━━━━━ Data for analysis
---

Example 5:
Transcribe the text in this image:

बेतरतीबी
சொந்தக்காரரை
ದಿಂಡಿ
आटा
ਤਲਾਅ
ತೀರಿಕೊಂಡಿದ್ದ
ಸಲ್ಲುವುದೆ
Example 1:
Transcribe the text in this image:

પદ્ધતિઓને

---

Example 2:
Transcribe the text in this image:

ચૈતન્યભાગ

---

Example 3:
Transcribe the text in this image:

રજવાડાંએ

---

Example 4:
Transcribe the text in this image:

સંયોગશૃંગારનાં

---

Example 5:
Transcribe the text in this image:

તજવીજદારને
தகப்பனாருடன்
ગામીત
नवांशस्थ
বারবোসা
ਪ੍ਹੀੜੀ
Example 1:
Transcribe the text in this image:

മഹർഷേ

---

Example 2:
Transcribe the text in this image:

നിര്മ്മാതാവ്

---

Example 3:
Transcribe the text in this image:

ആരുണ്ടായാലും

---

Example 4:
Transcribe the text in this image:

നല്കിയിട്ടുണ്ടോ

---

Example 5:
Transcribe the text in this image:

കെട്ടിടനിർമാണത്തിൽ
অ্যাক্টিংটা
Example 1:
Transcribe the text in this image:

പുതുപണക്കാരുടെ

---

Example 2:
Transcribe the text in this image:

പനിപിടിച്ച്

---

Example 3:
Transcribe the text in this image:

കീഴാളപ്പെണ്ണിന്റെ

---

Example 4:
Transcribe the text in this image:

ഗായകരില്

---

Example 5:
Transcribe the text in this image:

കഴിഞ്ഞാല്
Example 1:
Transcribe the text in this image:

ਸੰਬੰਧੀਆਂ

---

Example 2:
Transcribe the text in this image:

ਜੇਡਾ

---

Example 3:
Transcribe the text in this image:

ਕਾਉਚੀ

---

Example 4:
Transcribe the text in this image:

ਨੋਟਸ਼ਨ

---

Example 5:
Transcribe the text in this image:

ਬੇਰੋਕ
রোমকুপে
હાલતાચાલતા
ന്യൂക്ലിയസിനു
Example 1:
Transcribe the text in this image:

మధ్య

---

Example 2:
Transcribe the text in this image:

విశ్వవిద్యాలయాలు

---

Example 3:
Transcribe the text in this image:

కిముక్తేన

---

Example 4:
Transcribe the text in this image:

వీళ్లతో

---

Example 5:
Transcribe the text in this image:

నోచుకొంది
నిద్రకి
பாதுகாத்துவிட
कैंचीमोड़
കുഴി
━━━━━━━━━━
• Exercise:
With every line intact, print the records above again.

• Result of the exercise:
---

Example 5:
Transcribe the text in this image:

बेतरतीबी
சொந்தக்காரரை
ದಿಂಡಿ
आटा
ਤਲਾਅ
ತೀರಿಕೊಂಡಿದ್ದ
ಸಲ್ಲುವುದೆ
Example 1:
Transcribe the text in this image:

પદ્ધતિઓને

---

Example 2:
Transcribe the text in this image:

ચૈતન્યભાગ

---

Example 3:
Transcribe the text in this image:

રજવાડાંએ

---

Example 4:
Transcribe the text in this image:

સંયોગશૃંગારનાં

---

Example 5:
Transcribe the text in this image:

તજવીજદારને
தகப்பனாருடன்
ગામીત
नवांशस्थ
বারবোসা
ਪ੍ਹੀੜੀ
Example 1:
Transcribe the text in this image:

മഹർഷേ

---

Example 2:
Transcribe the text in this image:

നിര്മ്മാതാവ്

---

Example 3:
Transcribe the text in this image:

ആരുണ്ടായാലും

---

Example 4:
Transcribe the text in this image:

നല്കിയിട്ടുണ്ടോ

---

Example 5:
Transcribe the text in this image:

കെട്ടിടനിർമാണത്തിൽ
অ্যাক্টিংটা
Example 1:
Transcribe the text in this image:

പുതുപണക്കാരുടെ

---

Example 2:
Transcribe the text in this image:

പനിപിടിച്ച്

---

Example 3:
Transcribe the text in this image:

കീഴാളപ്പെണ്ണിന്റെ

---

Example 4:
Transcribe the text in this image:

ഗായകരില്

---

Example 5:
Transcribe the text in this image:

കഴിഞ്ഞാല്
Example 1:
Transcribe the text in this image:

ਸੰਬੰਧੀਆਂ

---

Example 2:
Transcribe the text in this image:

ਜੇਡਾ

---

Example 3:
Transcribe the text in this image:

ਕਾਉਚੀ

---

Example 4:
Transcribe the text in this image:

ਨੋਟਸ਼ਨ

---

Example 5:
Transcribe the text in this image:

ਬੇਰੋਕ
রোমকুপে
હાલતાચાલતા
ന്യൂക്ലിയസിനു
Example 1:
Transcribe the text in this image:

మధ్య

---

Example 2:
Transcribe the text in this image:

విశ్వవిద్యాలయాలు

---

Example 3:
Transcribe the text in this image:

కిముక్తేన

---

Example 4:
Transcribe the text in this image:

వీళ్లతో

---

Example 5:
Transcribe the text in this image:

నోచుకొంది
నిద్రకి
பாதுகாத்துவிட
कैंचीमोड़
കുഴി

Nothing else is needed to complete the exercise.